Goal:
Copy the records word for word, starting with the line that contains "Document page, 1500x1125 pixels." and continuing through the end of the records.
======== Data supplied ========
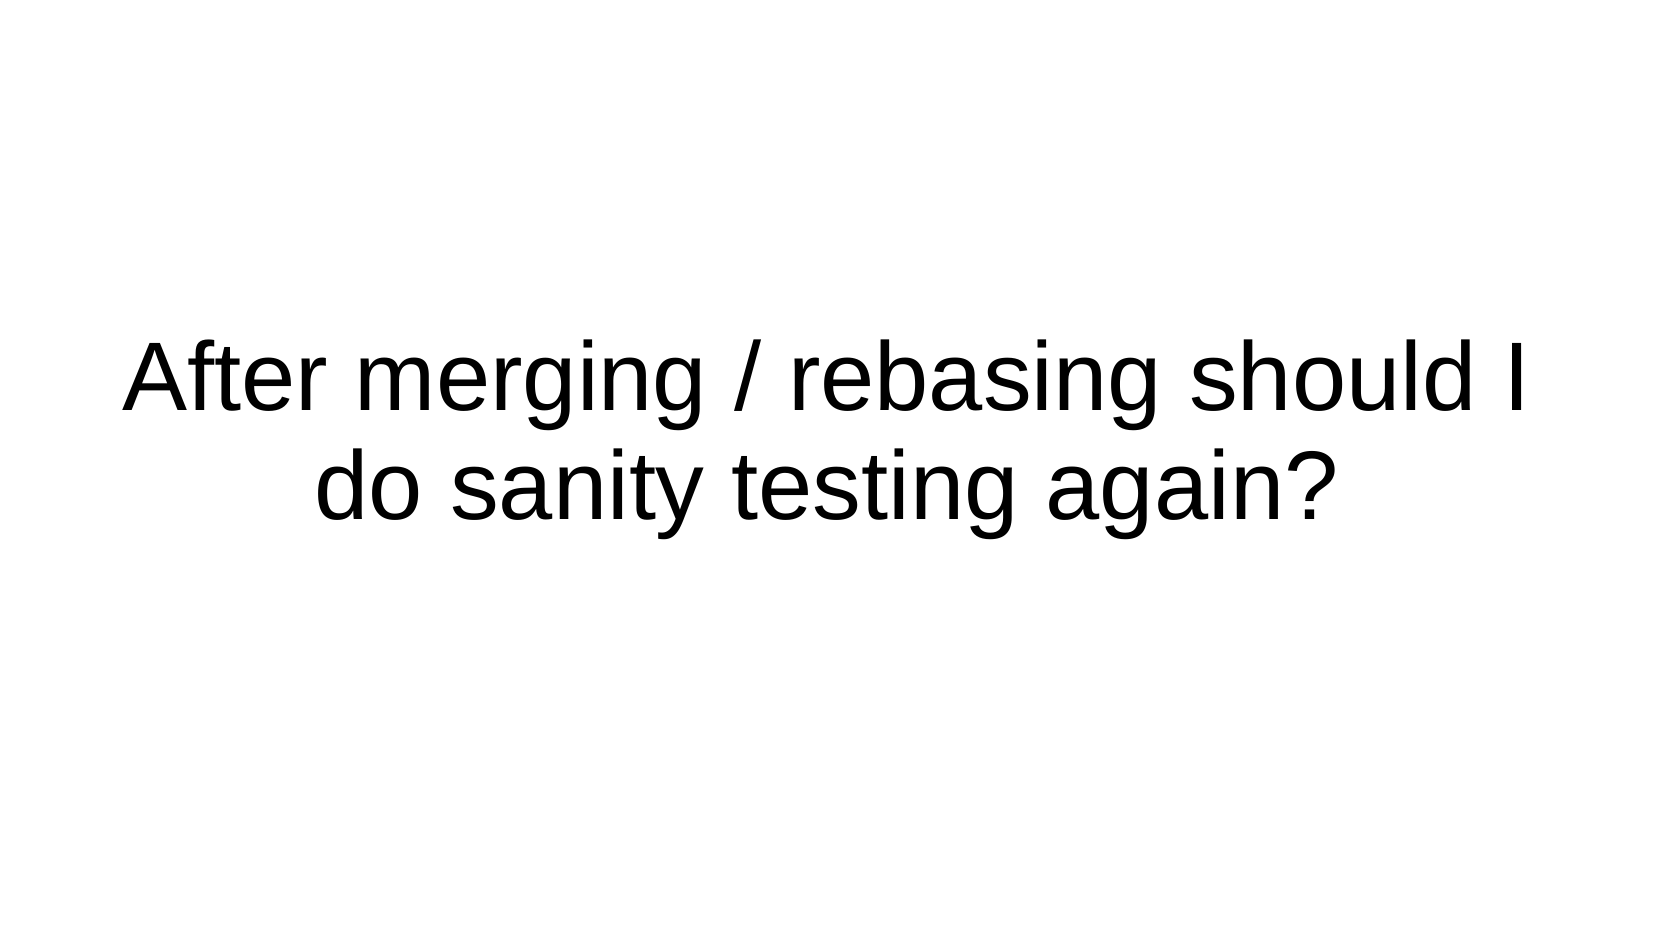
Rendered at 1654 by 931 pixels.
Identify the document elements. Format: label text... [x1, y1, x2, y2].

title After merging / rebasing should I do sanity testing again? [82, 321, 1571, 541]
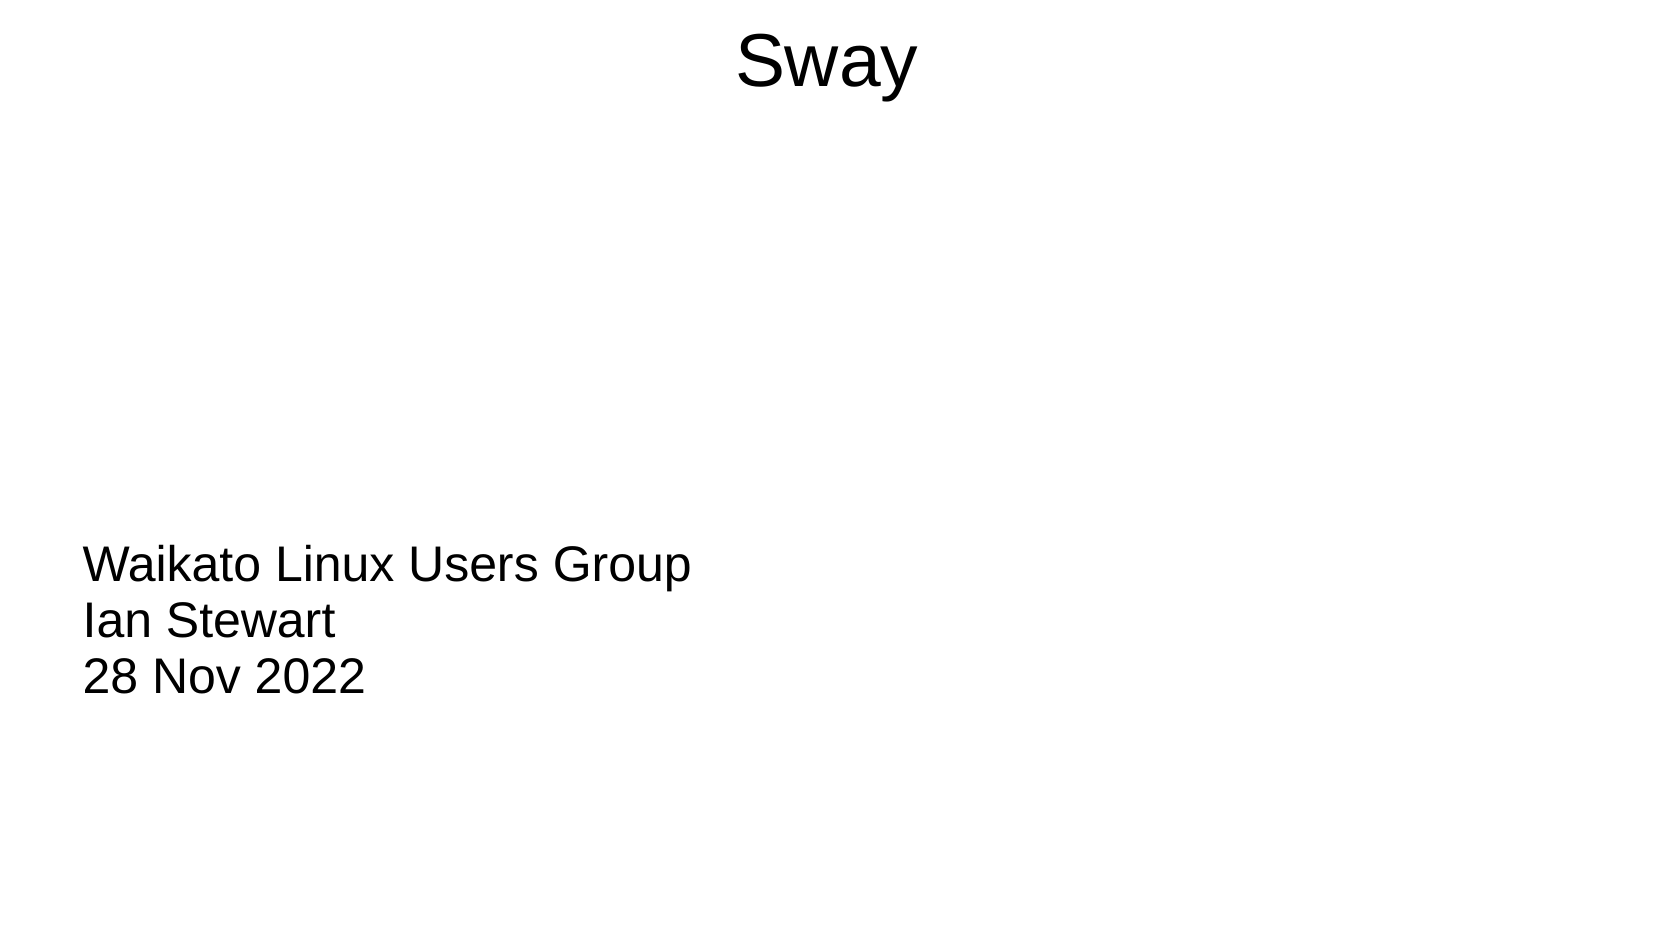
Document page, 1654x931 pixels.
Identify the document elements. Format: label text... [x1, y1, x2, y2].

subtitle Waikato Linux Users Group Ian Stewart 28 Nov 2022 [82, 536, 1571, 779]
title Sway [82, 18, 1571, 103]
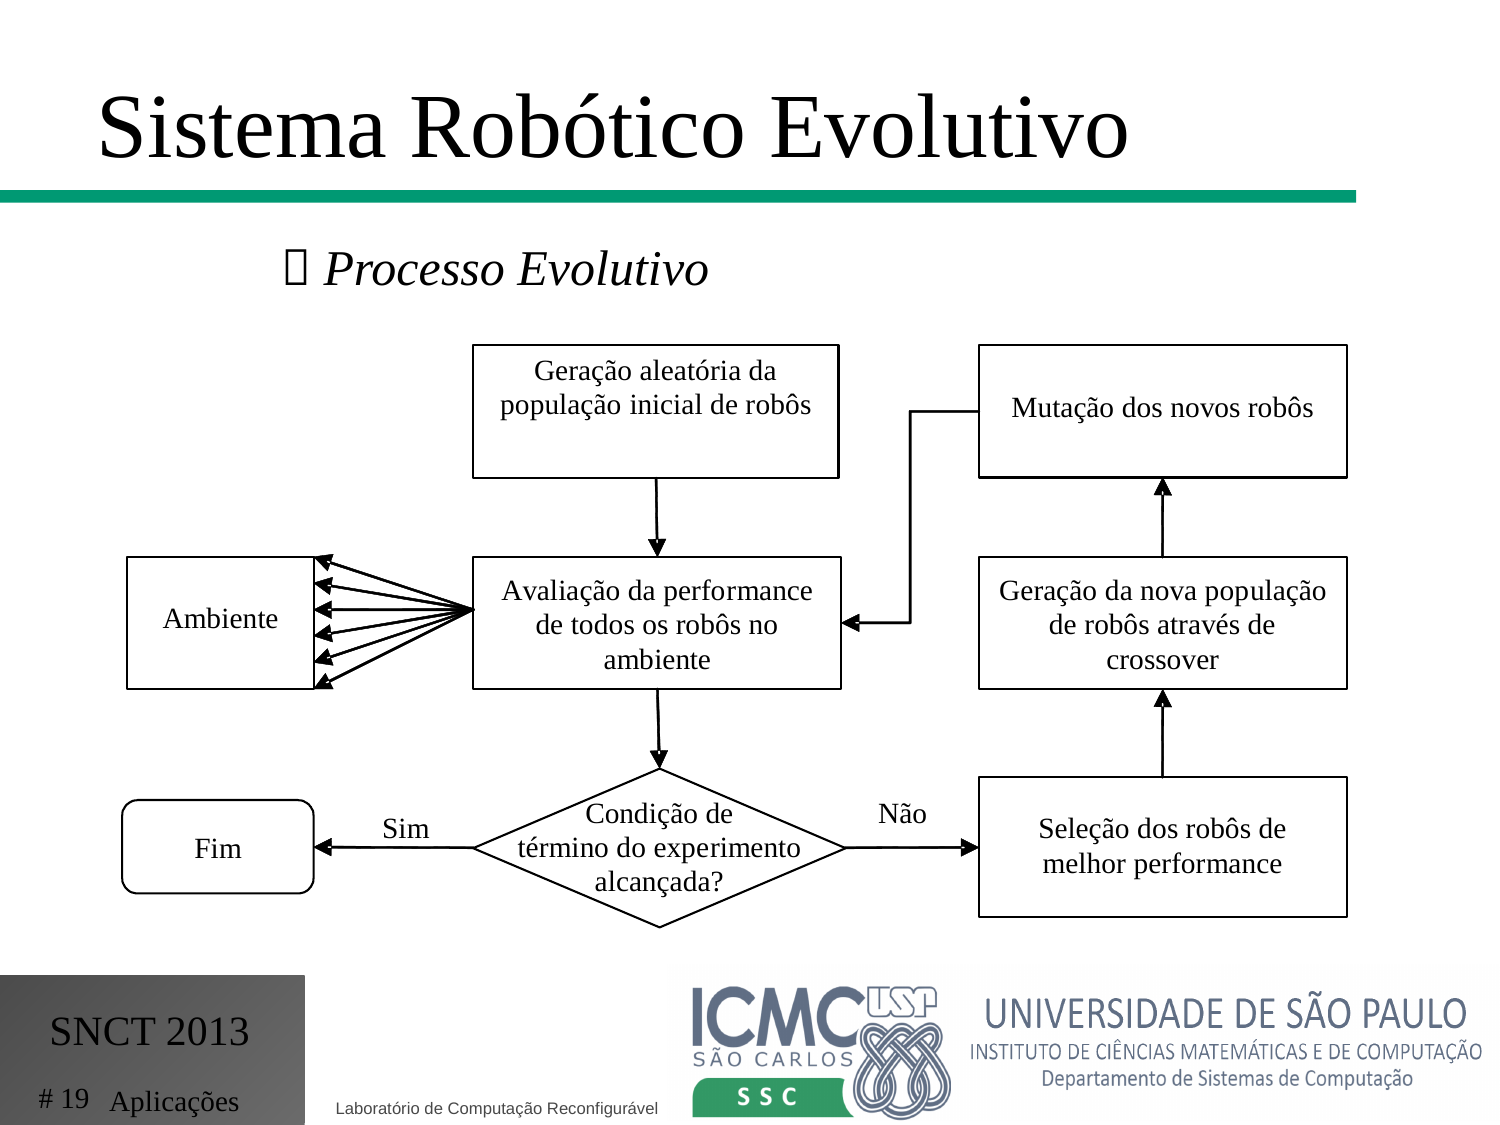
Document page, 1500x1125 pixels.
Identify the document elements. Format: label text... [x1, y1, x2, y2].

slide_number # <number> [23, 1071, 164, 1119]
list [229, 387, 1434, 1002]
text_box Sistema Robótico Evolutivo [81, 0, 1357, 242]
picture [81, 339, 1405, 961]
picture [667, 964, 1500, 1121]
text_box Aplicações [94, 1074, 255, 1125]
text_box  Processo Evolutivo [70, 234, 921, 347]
========
Answer to this task:
Document page, 1500x1125 pixels.
Identify the document elements. Format: label text... [x1, y1, x2, y2].

slide_number # <number> [23, 1071, 164, 1119]
list [229, 387, 1434, 1002]
text_box Sistema Robótico Evolutivo [81, 0, 1357, 242]
picture [81, 339, 1405, 961]
picture [667, 964, 1500, 1121]
text_box Aplicações [94, 1074, 255, 1125]
text_box  Processo Evolutivo [70, 234, 921, 347]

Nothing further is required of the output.